**Work request 1:** In the passage on the Jesuits in New France, say whether each statement agrees with it, answering yes or no and quoting the deciding words: (a) Biard paid thirty-eight hundred livres to buy out the two merchants' interest. (b) The ship reached Port Royal at Easter. (c) The priests and their enemies sailed on separate ships.
**Work request 2:** Go on with the passage on the Jesuits in New France, picking up after its last sentence.

**Reading text:**
=-=-=-=-=

Biard communicated with Father Coton, Father Coton with Madame de Guercheville. No more was needed. The zealous lady of honor, “indignant,” says Biard, “to see the efforts of hell prevail,” and resolved “that Satan should not remain master of the field,” set on foot a subscription, and raised an ample fund within the precincts of the court. Biard, in the name of the “Province of France of the Order of Jesus,” bought out the interest of the two merchants for thirty-eight hundred livres, thus constituting the Jesuits equal partners in business with their enemies. Nor was this all; for, out of the ample proceeds of the subscription, he lent to the needy associates a further sum of seven hundred and thirty-seven livres, and advanced twelve hundred and twenty-five more to complete the outfit of the ship. Well pleased, the triumphant priests now embarked, and friend and foe set sail together on the twenty-sixth of January, 1611.
The voyage was one of inordinate length, — beset, too, with icebergs, larger and taller, according to the Jesuit voyagers, than the Church of Notre Dame; but on the day of Pentecost their ship, “The Grace of God,” anchored before Port Royal. Then first were seen in the wilderness of New France the close black cap, the close black robe, of the Jesuit father, and the features seamed with study and thought and discipline. Then first did this mighty Proteus, this many-colored Society of Jesus, enter upon that rude field of toil and woe, where, in after years, the devoted zeal of its apostles was to lend dignity to their order and do honor to humanity.
Few were the regions of the known world to which the potent brotherhood had not stretched the vast network of its influence. Jesuits had disputed in theology with the bonzes of Japan, and taught astronomy to the mandarins of China; had wrought prodigies of sudden conversion among the followers of Bralinra, preached the papal supremacy to Abyssinian schismatics, carried the cross among the savages of Caffraria, wrought reputed miracles in Brazil, and gathered the tribes of Paraguay beneath their paternal sway. And now, with the aid of the Virgin and her votary at court, they would build another empire among the tribes of New France. The omens were sinister and the outset was unpropitious. The Society was destined to reap few laurels from the brief apostleship of Biard and Masse.

=-=-=-=-=

**Dataset section:**
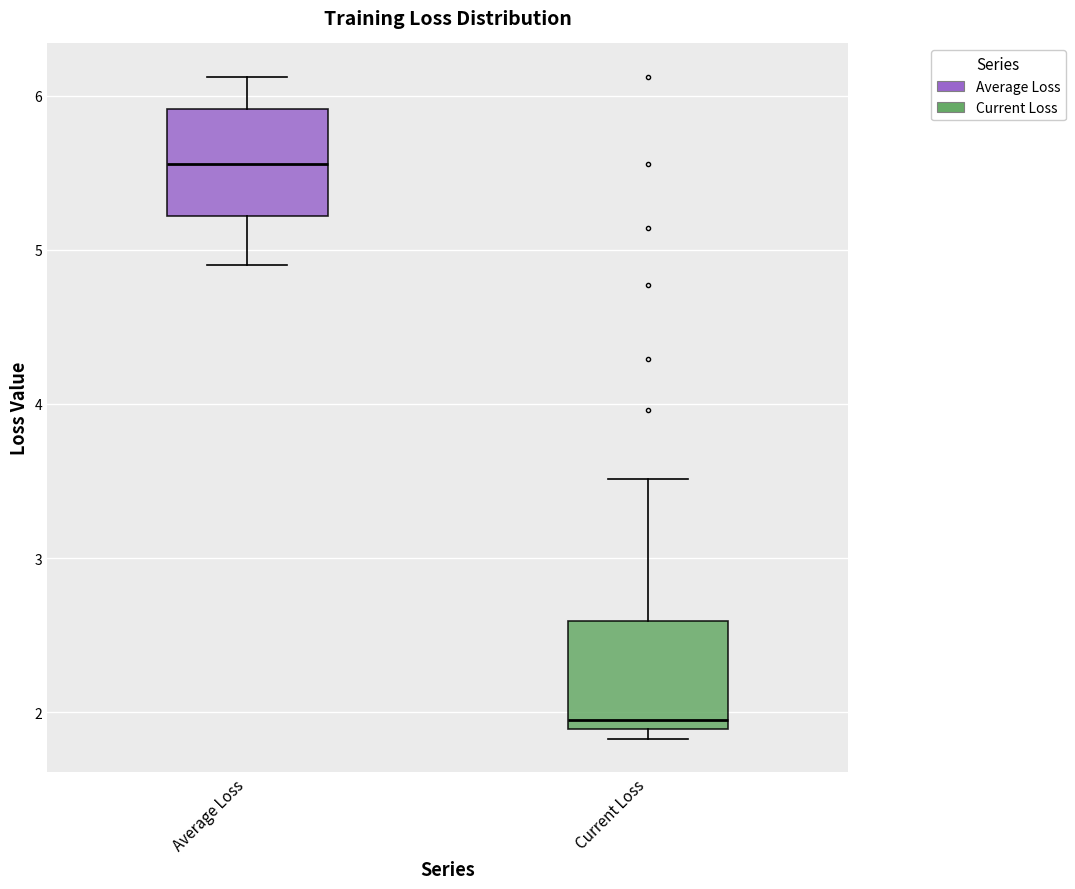

Where does the lower whisker of the box for Average Loss end on the y-axis? The values are not printed on the chart, so give them approximately, as read against the axis.

4.9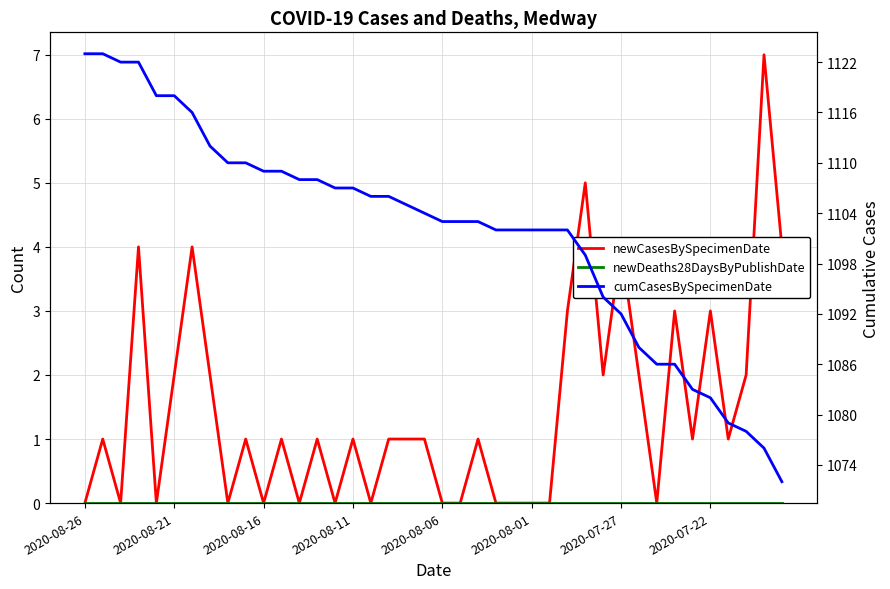

What is the difference between the maximum and minimum values in the cumCasesBySpecimenDate series?

51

=-=-=-=-=

**Result 1:**
(a) Yes: "bought out the interest of the two merchants for thirty-eight hundred livres"
(b) No: "on the day of Pentecost"
(c) No: "friend and foe set sail together on the twenty-sixth of January, 1611"

**Result 2:**
When the voyagers landed, they found at Port Royal a band of half-famished men, eagerly expecting their succor. The voyage of four months had, however, nearly exhausted their own very moderate stock of provisions, and the mutual congratulations of the old colonists and the new were damped by a vision of starvation. A friction, too, speedily declared itself between the spiritual and the temporal powers. Pontgrave’s son, then trading on the coast, had exasperated the Indians by an outrage on one of their women, and, dreading the wrath of Poutrincourt, had fled to the woods. Biard saw fit to take his part, remonstrated for him with vehemence, gained his pardon, received his confession, and absolved him. The Jesuit says that he was treated with great consideration by Poutrincourt, and that he should be forever beholden to him. The latter, however, chafed at Biard’s interference.
“Father,” he said, “I know my duty, and I beg you will leave me to do it. I, with my sword, have hopes of paradise, as well as you with your breviary. Show me my path to heaven. I will show you yours on earth.”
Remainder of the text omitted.